Once again, an outdoor magazine article seemed to offer a solution. A worm shocker.
That’s right. I learned that one needs only to deliver a sufficient electrical charge to the soil to get the worms residing therein to head for the surface all on their own.
I was tingling with excitement as I skimmed the article and learned how to construct my very own worm shocker. Perhaps I should have considered the tingling to be a premonition.
A cord ... wire ... blah, blah, blah. Blah, blah, blah, be careful you don’t ... blah, blah. Information ingested, I got to work.
Soon, I had severed the cord from some old small appliance in our basement and procured a wire clothes hanger. Who knew it could be this easy? In mere minutes, the parts were coupled and my prototype was ready to test.
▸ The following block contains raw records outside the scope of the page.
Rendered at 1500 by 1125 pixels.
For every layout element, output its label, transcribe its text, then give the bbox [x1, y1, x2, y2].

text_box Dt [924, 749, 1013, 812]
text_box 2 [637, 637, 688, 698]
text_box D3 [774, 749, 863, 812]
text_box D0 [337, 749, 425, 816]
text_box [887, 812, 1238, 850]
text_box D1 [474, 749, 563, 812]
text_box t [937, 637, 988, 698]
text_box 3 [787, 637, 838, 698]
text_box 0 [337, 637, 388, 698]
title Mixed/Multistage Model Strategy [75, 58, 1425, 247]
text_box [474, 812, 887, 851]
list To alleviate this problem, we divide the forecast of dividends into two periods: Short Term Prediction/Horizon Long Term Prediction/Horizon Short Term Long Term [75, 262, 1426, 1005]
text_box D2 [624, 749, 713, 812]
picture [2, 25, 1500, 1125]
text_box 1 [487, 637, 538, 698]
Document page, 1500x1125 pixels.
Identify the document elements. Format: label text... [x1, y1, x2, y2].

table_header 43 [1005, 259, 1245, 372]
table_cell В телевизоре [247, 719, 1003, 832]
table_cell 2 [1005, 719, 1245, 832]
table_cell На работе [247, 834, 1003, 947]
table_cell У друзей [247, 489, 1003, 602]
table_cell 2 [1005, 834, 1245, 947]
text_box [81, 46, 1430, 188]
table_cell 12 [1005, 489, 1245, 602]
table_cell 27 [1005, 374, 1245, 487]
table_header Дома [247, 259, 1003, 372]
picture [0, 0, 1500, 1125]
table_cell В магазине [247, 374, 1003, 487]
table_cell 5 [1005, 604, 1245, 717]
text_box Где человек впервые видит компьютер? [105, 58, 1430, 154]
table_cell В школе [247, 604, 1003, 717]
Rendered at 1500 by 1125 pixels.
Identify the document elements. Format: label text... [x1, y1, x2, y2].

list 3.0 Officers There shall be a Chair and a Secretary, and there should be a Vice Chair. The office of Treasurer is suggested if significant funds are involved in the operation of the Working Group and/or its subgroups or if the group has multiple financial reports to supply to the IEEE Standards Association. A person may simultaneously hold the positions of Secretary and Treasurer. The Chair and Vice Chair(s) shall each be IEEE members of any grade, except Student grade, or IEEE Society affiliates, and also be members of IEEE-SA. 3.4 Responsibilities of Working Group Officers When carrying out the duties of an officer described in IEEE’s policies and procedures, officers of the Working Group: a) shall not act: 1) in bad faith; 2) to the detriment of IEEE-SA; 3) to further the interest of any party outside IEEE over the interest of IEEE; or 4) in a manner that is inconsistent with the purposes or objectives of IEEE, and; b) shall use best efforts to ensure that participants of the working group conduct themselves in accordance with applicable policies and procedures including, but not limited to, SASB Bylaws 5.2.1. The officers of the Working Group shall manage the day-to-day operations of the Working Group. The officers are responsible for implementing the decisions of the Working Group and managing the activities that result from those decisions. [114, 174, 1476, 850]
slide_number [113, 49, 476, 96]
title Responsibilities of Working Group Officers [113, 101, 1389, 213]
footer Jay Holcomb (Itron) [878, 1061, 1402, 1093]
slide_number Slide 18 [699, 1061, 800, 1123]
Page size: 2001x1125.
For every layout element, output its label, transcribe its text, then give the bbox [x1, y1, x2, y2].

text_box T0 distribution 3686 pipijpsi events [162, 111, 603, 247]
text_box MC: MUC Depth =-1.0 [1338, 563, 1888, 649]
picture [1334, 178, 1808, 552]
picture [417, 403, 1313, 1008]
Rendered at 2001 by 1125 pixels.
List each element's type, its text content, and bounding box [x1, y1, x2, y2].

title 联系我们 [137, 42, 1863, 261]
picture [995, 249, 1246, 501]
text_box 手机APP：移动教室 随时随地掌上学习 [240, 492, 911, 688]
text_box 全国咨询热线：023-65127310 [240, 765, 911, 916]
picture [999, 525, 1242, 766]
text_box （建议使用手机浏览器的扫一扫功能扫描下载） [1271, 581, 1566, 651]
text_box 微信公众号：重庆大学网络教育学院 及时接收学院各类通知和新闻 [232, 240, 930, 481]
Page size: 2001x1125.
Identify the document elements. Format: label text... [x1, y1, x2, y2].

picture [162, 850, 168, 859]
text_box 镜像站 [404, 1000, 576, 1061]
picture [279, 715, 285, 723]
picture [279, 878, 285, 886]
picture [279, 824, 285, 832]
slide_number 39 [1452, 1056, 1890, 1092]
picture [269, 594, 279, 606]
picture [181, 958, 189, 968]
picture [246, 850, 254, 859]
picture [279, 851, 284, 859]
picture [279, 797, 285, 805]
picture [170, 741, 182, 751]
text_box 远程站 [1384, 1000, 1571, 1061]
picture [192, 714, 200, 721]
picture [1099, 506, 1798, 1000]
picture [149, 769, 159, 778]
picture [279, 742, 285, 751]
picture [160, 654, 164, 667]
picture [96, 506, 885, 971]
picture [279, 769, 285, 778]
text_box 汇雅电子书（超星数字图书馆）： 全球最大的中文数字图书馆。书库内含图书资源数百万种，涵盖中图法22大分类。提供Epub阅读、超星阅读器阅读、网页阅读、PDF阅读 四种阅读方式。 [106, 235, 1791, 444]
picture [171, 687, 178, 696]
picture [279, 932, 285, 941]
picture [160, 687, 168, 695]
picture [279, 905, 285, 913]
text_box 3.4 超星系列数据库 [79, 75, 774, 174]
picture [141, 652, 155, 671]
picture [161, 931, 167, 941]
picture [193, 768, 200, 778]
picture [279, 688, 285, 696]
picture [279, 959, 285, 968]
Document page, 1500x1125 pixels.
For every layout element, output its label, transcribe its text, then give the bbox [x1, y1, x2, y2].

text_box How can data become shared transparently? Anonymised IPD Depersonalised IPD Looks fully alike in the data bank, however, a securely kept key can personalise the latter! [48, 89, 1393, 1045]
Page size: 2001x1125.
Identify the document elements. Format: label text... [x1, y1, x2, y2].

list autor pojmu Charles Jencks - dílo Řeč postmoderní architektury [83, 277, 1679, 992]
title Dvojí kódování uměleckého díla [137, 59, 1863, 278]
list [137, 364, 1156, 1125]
I put my wire conductor (the clothes hanger) into the ground and ran into the garage with the cord, seeking an outlet.
The very instant my device was given a supply of electricity it failed grandly. A puff of smoke, not worms, came up. The insulation on my cord melted. And, even instantaneously unplugging the worm shocker caused burning of my fingers.
I scurried to hide the smoldering remains of my prototype worm shocker before inquisitive eyes fell upon it.
I also found the tripped circuit breaker and reset it. Luckily, I had learned how to do this at school. I was surprised I had gleaned useful information from school. Usually it was only found in outdoor magazines. Except the worm shocker idea. And the toothpaste-tube sinkers that cut my line.
Perhaps a more careful reading of the article on constructing the worm shocker would have revealed where I went wrong, but with a failure so solid, I never felt compelled to improve on my design.
Maybe, though, even now, I should approach things like I did when I was a kid and make something useful for my outdoor pursuits. The patience and experience I have gained since achieving adulthood should make such projects more fruitful.
I’m not going to make hunting boots, however. I can think of something more exciting. In fact, I recently read an instructional on building your own little boat.
“Plywood, blah, blah, blah .... caulk, blah, blah, blah ... make sure it’s sealed at ... blah, blah, blah,” it said.
I think I’ve got it – it sounds pretty easy. I should be done with my boat in no time.
Now, who wants to go on the maiden voyage?